Kabala teacher plumbs Torah’s ‘hidden’ levels

Kabala teacher plumbs Torah’s ‘hidden’ levels

Questions for Ed Croman

Staff Writer, New Jersey Jewish News

Ed Croman has been teaching Kabala in West Orange for 20 years. Photos by Johanna Ginsberg
Ed Croman has been teaching Kabala in West Orange for 20 years. Photos by Johanna Ginsberg

Ed Croman, a small-framed man with chiseled features and a close-cut gray beard, was teaching Kabala in West Orange long before Madonna and her ilk burst onto the scene with their red strings and devotion to Philip Berg.

Croman will likely still be teaching when the fad passes and Berg’s Kabbalah Centres close.

There are no celebrities among the students in his free classes at Congregation Ohr Torah, just local residents interested in some adult education at the Orthodox synagogue.

A recent Sunday evening class drew seven middle-aged students. Focusing on parashat Yitro, it included everything from the mystical numerology known as gematria and stories of the hasidic master Baal Shem Tov to lessons on the different energy levels in the world.

On the occasion of the 20th anniversary of the class, NJJN caught up with Croman, a Verona resident, shopping mall developer, and president of Ohr Torah, for an interview. A native of Newark, Croman is a member of the Weequahic High School Class of 1956. He grew up at Oheb Shalom Congregation, a Conservative synagogue that has since moved to South Orange.

NJJN: So what’s your class all about?

Croman: It’s about the hidden Torah. Think of the Torah like a poem. When you have a really good poem, you can understand it on different levels. The Torah has four levels: the literal level; the hint of things not so obvious; the homiletic level; and finally the hidden, deeper kabalistic meaning, or “sod,” as it is known. The literal level works better if you understand the kabalistic, the hidden level. That’s what my class is about.

NJJN: What impact did Madonna have on Kabala, in your opinion?

Croman: It made Kabala into a household word, but it was becoming so anyway. She followed a trend rather than pioneered it, I think. But what she’s doing is not Kabala. It’s a farce. Anyone who studies Kabala and then goes to mass media and talks about all the off-color stuff she speaks about can’t be taking what she’s studying seriously.

NJJN: How did you get involved with Kabala in the first place?

Croman: As a kid, I was an atheist. I was a good student at Oheb Shalom’s religious school, but I never believed anything. I was very logical and doubted anything I couldn’t taste, touch, smell, or hear. It took a number of experiences for me to realize there might be something to look for. A few of these happened in a meditation group I was in and I decided there was more to reality.

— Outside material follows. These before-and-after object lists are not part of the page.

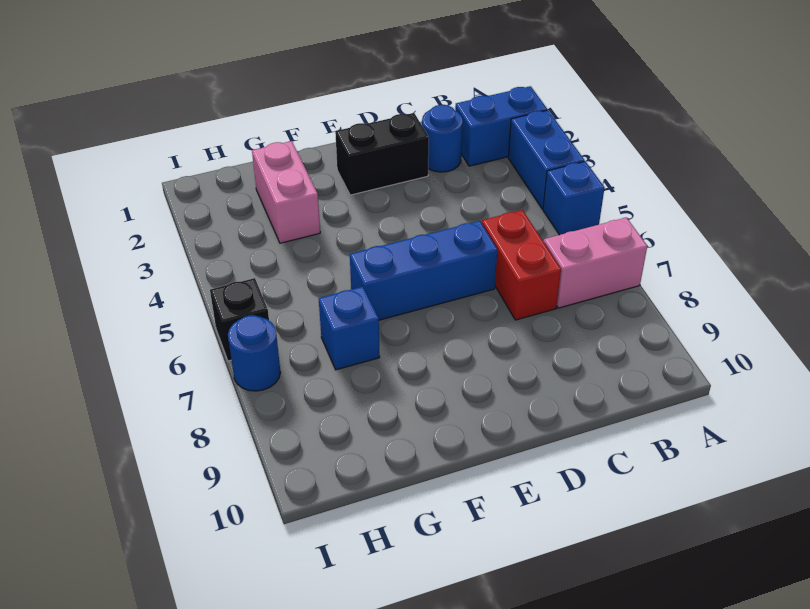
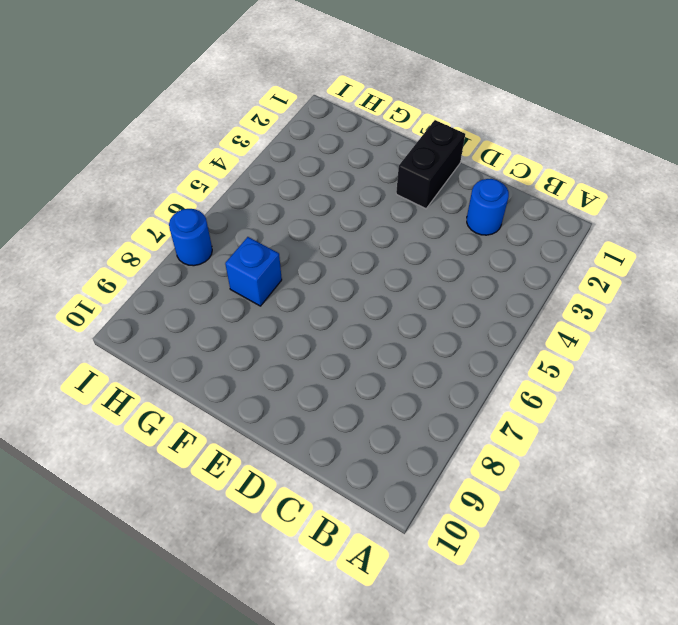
black brick E1:E2 level 1 -> black brick D2:E2 level 1
none -> blue brick A2:B2 level 1
none -> blue brick A3:A4 level 1
none -> blue brick A5 level 1

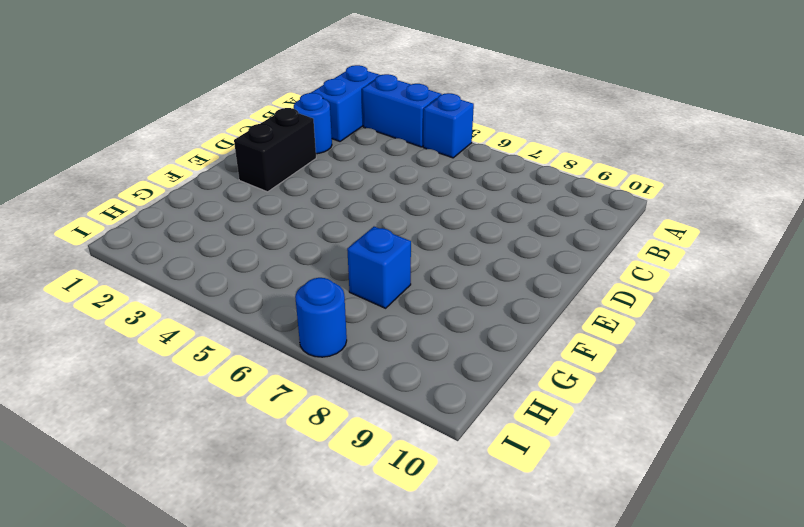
none -> pink brick A7:B7 level 1
none -> red brick C6:C7 level 1
none -> blue brick D6:F6 level 1

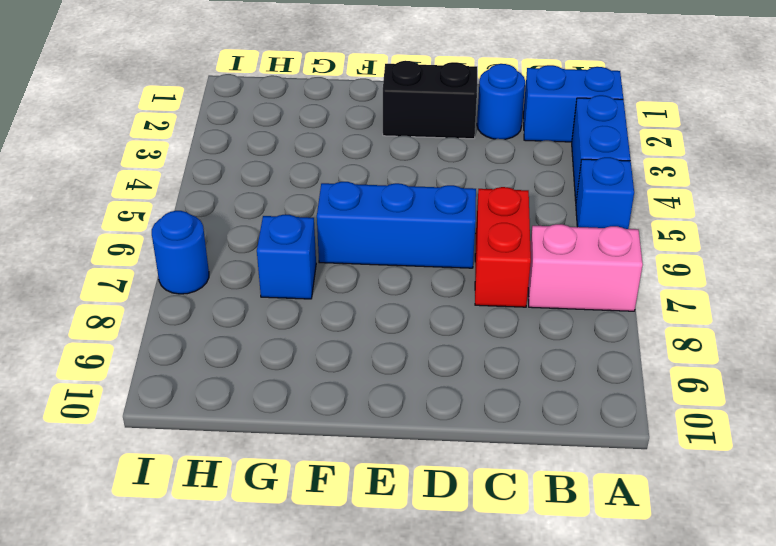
none -> pink brick G2:G3 level 1
none -> black brick I6 level 1

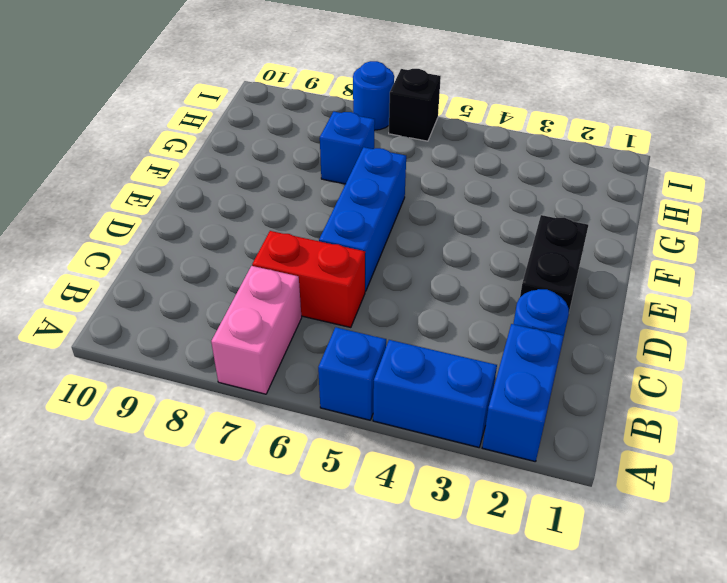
none -> pink brick G2:G3 level 1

I began a search for what else there is and found the Metaphysical Center of New Jersey, where I took courses and became a teacher. I went to India twice in the 1980s. I finally realized I believe things I had rejected as a kid about God. I thought, now that I believe, I should look into my own religion instead of the Far Eastern stuff, and that’s when I decided to study Kabala. I was into the metaphysical stuff and it was fairly easy to connect with a Lubavitcher rabbi in Crown Heights — Rabbi Nissan Mangel — to study with. That was 28 years ago.

NJJN: Why did you decide to teach?

Croman: After seven to eight years of studying twice a week, two-and-a-half hours at a time, Mangel said to me, ‘You should spread the word, go out and teach other people.’”

[By then a member of Ahawas Achim B’nai Jacob & David in West Orange, Croman started the class there in 1990 and moved it to Ohr Torah, when he moved to that synagogue a few years later.]

NJJN: What was the highlight of teaching over the years?

Croman: I can’t specifically think of a particular moment, but I would say that you can sit alone and think about a subject; you can contemplate, you can meditate, you can reflect, you can think. But when you begin to talk about it, new ideas come. Talking and teaching allows us to draw down from a higher level than ordinary thought, and new explanations come into my mind — new insights come.

NJJN: What’s the most popular topic in your class?

Croman: People never tire of learning and talking about teshuva [repentance]. We go into all kinds of levels and ways and aspects of doing this. People always want to talk about the Omer [the period of counting between Passover and Shavuot]. And before any yom tov, we usually talk about more esoteric kabalistic ideas — the hidden significance of the holiday coming up.

This year’s classes continue on Sundays at 7:30 p.m. through June 13 at Congregation Ohr Torah. There is no class on June 23.